Personal information
- Born: August 28, 1925 Portland, Oregon, U.S.
- Died: October 21, 1997 (aged 72) Lane County, Oregon, U.S.
- Listed height: 6 ft 2 in (1.88 m)
- Listed weight: 194 lb (88 kg)

Career information
- High school: Lincoln (Portland)
- College: Oregon (1948)
- NFL draft: 1948: 25th round, 226th overall pick

Career history
- Los Angeles Dons (1949); Dallas Texans (1952); New York Giants (1954);

Awards and highlights
- First-team All-PCC (1948);

Career NFL/AAFC statistics
- Receptions: 68
- Receiving yards: 1,050
- Receiving touchdowns: 7
- Stats at Pro Football Reference

= Dick Wilkins =

American football player (1925–1997)

Richard Maurice Wilkins (August 28, 1925 – October 21, 1997) was an American football end who played in the National Football League (NFL). He played college football at Oregon.

==College career==
Wilkins served in the Marine Corps during WWII before receiving a discharge after his vision was impaired when he was hit in the eye with a shell casing during training. He enrolled at the University of Oregon and joined the Webfoots basketball as a forward and baseball team as a pitcher. As a freshman, Wilkins was the leading scorer in the 1945 NCAA tournament with 22 points per game. He became the first Oregon player to score 1,000 career points and finished with 1,186.
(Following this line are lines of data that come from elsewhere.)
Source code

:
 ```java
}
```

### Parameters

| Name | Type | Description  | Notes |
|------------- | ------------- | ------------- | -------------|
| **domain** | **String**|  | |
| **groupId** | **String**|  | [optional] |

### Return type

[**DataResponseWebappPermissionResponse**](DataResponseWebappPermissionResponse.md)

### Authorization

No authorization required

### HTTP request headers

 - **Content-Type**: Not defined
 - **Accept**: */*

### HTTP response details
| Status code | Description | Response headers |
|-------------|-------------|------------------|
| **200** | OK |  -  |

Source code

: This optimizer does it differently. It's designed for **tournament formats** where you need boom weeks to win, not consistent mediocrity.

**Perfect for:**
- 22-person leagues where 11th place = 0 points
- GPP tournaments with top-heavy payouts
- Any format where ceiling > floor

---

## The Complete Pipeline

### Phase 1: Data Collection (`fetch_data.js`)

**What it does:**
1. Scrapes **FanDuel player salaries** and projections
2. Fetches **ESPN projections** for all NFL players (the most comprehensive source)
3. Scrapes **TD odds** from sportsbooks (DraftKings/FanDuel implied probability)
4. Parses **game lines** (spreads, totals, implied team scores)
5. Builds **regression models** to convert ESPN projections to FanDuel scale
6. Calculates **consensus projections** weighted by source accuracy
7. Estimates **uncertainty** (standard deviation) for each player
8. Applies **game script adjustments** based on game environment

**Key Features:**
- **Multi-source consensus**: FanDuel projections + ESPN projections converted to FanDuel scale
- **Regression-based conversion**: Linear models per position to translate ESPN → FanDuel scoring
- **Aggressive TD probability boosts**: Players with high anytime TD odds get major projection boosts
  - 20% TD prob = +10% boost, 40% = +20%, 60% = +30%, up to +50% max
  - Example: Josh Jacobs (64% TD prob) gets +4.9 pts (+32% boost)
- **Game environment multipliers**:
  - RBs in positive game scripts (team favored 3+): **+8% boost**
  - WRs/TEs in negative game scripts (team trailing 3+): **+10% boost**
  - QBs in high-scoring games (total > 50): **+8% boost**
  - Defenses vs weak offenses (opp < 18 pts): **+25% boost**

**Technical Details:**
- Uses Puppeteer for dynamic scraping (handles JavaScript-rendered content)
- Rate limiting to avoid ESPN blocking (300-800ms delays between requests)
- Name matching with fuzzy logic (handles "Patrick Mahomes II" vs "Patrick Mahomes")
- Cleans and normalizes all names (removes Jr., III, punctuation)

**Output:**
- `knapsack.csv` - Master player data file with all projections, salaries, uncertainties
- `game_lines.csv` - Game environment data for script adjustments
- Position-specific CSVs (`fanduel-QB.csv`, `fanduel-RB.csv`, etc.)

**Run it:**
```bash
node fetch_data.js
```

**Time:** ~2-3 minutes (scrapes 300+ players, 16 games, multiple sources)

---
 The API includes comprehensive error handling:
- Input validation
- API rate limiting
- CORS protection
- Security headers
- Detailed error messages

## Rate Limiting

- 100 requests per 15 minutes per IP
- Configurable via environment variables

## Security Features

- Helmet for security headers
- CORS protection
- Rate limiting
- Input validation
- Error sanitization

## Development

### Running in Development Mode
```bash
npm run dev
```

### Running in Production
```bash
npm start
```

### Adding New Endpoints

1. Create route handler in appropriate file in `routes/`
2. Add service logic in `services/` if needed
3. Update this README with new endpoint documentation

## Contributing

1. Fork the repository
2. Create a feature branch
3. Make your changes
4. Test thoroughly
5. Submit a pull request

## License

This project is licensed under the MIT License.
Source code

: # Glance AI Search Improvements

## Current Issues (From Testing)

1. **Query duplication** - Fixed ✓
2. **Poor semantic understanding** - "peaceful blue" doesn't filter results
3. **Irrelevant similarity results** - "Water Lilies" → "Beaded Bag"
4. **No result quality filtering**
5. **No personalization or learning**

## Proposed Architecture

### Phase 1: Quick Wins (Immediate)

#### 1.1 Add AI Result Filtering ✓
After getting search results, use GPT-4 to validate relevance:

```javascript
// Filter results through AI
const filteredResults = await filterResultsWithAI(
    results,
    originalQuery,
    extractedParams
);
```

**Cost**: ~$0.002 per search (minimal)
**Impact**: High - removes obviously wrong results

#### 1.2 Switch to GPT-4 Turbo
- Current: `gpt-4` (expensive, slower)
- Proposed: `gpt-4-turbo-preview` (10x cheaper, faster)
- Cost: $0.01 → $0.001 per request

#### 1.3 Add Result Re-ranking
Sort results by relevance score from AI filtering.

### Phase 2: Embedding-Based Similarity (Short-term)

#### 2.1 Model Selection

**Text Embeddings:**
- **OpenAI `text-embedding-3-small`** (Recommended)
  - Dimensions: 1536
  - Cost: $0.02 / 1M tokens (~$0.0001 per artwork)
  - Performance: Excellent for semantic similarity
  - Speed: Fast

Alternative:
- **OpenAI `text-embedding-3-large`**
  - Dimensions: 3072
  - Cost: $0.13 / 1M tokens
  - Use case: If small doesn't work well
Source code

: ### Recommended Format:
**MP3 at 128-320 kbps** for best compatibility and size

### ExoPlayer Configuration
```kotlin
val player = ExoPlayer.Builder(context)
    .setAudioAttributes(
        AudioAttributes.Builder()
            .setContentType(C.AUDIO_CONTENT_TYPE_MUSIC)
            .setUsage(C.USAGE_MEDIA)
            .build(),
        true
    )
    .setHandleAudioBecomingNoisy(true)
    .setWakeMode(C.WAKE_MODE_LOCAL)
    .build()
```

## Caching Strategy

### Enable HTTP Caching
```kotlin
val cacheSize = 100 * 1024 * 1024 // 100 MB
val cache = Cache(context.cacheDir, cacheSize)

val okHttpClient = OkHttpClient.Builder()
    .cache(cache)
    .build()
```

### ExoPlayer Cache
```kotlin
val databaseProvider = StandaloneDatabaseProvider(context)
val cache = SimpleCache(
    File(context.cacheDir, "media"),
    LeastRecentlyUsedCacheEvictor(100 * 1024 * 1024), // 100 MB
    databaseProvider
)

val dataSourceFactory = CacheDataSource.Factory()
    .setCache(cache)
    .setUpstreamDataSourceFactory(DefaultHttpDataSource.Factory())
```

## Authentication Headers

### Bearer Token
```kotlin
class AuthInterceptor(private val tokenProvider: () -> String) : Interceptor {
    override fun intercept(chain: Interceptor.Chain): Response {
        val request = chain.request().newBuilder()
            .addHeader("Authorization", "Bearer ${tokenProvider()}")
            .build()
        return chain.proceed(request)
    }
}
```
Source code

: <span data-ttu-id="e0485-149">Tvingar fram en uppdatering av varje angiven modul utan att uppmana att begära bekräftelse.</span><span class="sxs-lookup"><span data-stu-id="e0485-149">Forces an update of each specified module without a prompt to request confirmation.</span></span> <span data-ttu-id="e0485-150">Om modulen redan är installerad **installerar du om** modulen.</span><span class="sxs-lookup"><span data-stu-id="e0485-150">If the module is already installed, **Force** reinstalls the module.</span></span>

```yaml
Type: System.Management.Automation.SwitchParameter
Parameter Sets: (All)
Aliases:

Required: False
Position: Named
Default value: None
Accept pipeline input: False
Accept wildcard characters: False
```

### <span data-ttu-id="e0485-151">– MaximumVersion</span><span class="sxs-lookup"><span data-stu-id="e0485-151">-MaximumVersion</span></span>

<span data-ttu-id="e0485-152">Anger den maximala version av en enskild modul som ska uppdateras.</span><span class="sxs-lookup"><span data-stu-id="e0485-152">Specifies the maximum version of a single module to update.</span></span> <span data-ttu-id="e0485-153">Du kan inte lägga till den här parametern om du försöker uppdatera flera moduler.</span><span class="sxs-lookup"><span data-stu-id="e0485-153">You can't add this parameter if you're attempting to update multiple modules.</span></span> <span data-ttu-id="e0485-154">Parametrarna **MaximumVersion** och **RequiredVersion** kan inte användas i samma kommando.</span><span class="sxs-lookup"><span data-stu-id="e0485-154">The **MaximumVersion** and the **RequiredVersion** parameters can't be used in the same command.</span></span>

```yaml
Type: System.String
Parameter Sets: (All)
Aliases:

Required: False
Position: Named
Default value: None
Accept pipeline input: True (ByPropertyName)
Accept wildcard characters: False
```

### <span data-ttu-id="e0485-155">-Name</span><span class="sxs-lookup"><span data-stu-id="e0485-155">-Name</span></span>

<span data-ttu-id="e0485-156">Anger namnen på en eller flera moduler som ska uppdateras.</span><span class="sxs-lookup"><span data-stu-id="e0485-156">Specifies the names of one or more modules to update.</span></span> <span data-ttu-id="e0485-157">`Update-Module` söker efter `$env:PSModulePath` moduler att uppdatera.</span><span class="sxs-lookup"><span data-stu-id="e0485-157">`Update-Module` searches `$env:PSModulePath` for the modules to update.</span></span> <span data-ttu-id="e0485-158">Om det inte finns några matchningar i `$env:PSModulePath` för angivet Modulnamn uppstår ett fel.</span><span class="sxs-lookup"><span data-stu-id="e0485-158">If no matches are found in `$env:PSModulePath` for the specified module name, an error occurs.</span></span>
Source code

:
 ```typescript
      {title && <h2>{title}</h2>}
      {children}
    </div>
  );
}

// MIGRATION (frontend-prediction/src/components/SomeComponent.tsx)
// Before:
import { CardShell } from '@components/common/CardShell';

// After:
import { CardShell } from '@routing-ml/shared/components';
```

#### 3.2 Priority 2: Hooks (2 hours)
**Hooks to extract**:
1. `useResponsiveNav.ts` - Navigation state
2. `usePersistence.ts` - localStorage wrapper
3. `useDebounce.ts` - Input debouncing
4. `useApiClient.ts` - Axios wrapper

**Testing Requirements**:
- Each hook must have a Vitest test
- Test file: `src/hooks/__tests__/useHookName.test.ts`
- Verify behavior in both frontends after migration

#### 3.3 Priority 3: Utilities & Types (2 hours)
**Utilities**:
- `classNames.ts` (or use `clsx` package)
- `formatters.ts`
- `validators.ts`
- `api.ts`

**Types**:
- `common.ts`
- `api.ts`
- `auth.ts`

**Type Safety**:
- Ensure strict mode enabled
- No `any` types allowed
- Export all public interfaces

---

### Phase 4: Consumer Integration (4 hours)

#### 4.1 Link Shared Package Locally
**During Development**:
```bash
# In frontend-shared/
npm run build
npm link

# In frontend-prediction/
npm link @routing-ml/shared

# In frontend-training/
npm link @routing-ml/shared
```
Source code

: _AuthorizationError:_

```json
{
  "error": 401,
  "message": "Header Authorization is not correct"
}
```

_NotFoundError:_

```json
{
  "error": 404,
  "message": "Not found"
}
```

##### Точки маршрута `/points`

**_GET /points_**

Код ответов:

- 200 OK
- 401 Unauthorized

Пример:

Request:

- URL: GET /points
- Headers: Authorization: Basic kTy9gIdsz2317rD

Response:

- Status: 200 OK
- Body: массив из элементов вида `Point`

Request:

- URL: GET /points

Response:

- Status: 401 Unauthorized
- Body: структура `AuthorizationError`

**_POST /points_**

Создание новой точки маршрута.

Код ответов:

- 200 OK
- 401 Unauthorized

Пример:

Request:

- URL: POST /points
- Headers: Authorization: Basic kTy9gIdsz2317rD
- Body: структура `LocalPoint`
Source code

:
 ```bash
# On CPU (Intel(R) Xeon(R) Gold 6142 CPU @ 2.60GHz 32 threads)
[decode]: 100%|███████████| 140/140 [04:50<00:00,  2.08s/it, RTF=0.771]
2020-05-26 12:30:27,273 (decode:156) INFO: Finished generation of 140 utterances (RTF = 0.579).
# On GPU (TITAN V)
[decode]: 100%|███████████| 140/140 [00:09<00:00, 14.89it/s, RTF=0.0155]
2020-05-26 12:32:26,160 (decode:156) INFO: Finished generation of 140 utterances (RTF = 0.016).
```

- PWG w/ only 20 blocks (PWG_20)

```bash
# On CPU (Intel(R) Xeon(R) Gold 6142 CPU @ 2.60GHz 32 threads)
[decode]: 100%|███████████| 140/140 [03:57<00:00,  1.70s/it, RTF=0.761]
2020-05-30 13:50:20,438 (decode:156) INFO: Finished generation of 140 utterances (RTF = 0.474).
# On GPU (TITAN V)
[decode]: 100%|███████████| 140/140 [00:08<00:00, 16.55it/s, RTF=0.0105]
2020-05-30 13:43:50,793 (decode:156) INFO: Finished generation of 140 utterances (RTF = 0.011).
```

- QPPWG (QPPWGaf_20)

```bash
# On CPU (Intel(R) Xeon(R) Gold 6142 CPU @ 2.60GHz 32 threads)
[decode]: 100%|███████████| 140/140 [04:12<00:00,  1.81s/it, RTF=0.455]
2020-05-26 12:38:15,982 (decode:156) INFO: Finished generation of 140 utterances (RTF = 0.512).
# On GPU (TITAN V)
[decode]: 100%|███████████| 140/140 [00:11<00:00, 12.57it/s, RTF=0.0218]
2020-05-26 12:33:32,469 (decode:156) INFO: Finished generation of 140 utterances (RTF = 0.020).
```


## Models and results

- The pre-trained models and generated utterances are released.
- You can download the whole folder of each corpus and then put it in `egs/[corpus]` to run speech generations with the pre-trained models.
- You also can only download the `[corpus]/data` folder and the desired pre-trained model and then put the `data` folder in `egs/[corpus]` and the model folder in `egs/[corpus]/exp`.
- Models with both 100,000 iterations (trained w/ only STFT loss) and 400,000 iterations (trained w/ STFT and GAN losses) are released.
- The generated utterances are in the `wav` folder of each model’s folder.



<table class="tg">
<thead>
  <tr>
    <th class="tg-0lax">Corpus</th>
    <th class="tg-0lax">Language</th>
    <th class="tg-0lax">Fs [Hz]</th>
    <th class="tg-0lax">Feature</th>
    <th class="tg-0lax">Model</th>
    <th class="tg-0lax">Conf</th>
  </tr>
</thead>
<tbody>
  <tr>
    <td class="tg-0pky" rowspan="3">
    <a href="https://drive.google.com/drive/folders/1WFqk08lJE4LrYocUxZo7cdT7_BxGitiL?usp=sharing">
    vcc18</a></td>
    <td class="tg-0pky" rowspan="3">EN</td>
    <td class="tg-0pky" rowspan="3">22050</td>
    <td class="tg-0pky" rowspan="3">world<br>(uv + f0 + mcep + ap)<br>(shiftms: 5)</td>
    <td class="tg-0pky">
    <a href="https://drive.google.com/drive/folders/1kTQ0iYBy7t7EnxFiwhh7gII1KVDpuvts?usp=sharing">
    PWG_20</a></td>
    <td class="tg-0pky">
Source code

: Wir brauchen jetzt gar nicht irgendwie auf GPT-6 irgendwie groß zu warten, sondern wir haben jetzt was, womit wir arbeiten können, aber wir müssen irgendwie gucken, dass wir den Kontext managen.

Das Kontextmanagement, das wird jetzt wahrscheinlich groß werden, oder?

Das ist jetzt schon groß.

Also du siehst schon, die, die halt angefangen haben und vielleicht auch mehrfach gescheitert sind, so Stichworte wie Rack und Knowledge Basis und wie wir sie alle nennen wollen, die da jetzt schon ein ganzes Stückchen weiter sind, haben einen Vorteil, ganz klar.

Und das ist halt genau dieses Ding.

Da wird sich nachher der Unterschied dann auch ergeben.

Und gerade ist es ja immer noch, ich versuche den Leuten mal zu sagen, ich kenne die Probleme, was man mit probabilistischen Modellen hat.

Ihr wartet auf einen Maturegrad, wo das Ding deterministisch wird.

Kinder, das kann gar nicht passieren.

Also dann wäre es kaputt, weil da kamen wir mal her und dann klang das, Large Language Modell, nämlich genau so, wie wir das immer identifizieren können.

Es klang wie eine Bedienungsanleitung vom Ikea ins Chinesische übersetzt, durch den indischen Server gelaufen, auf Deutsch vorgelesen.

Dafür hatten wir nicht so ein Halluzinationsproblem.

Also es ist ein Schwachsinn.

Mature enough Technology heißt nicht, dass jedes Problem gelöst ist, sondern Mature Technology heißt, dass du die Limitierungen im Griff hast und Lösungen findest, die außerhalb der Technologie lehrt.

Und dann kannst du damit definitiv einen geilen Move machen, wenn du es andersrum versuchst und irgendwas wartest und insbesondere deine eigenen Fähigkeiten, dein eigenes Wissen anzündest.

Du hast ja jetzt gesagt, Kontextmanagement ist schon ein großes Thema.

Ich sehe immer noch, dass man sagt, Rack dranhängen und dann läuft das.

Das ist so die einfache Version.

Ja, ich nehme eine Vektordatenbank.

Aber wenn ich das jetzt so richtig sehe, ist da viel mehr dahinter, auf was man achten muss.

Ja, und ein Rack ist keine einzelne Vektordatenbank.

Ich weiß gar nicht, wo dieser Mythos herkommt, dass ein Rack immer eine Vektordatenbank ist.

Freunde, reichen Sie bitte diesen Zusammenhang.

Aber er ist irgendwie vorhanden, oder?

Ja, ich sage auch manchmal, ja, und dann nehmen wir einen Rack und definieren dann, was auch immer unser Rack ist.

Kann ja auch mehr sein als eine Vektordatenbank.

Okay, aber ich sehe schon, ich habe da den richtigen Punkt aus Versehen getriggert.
Wilkins was talked into joining the football team as a senior. In his lone season playing college football he led the Webfoots with 27 receptions (a Pacific Coast Conference record) for 520 yards and five touchdowns and was named first-team All-Pacific Coast.

==Professional career==
Wilkins was drafted by the New York Giants in the 25th round of the 1948 NFL draft, but instead signed with the Los Angeles Dons of the All-America Football Conference. After the AAFC folded Wilkins was selected by the Los Angeles Rams in the third round of the 1950 AAFC dispersal draft. He was recalled by the Marine Corps before the draft and missed the next two seasons. Wilkins' rights were traded to the Dallas Texans in 1952 as part of an eleven player trade for Les Richter. Wilkins led the Texans with 32 receptions, 416 receiving yards and three touchdown catches in 1952. He did not play in 1953 in order to focus on his lumber business in Oregon. He was acquired by the Giants in a trade in 1954 and played in four games before suffering a shoulder injury.

==Personal life==
Wilkins was the father of Olympic gold medalist Mac Wilkins.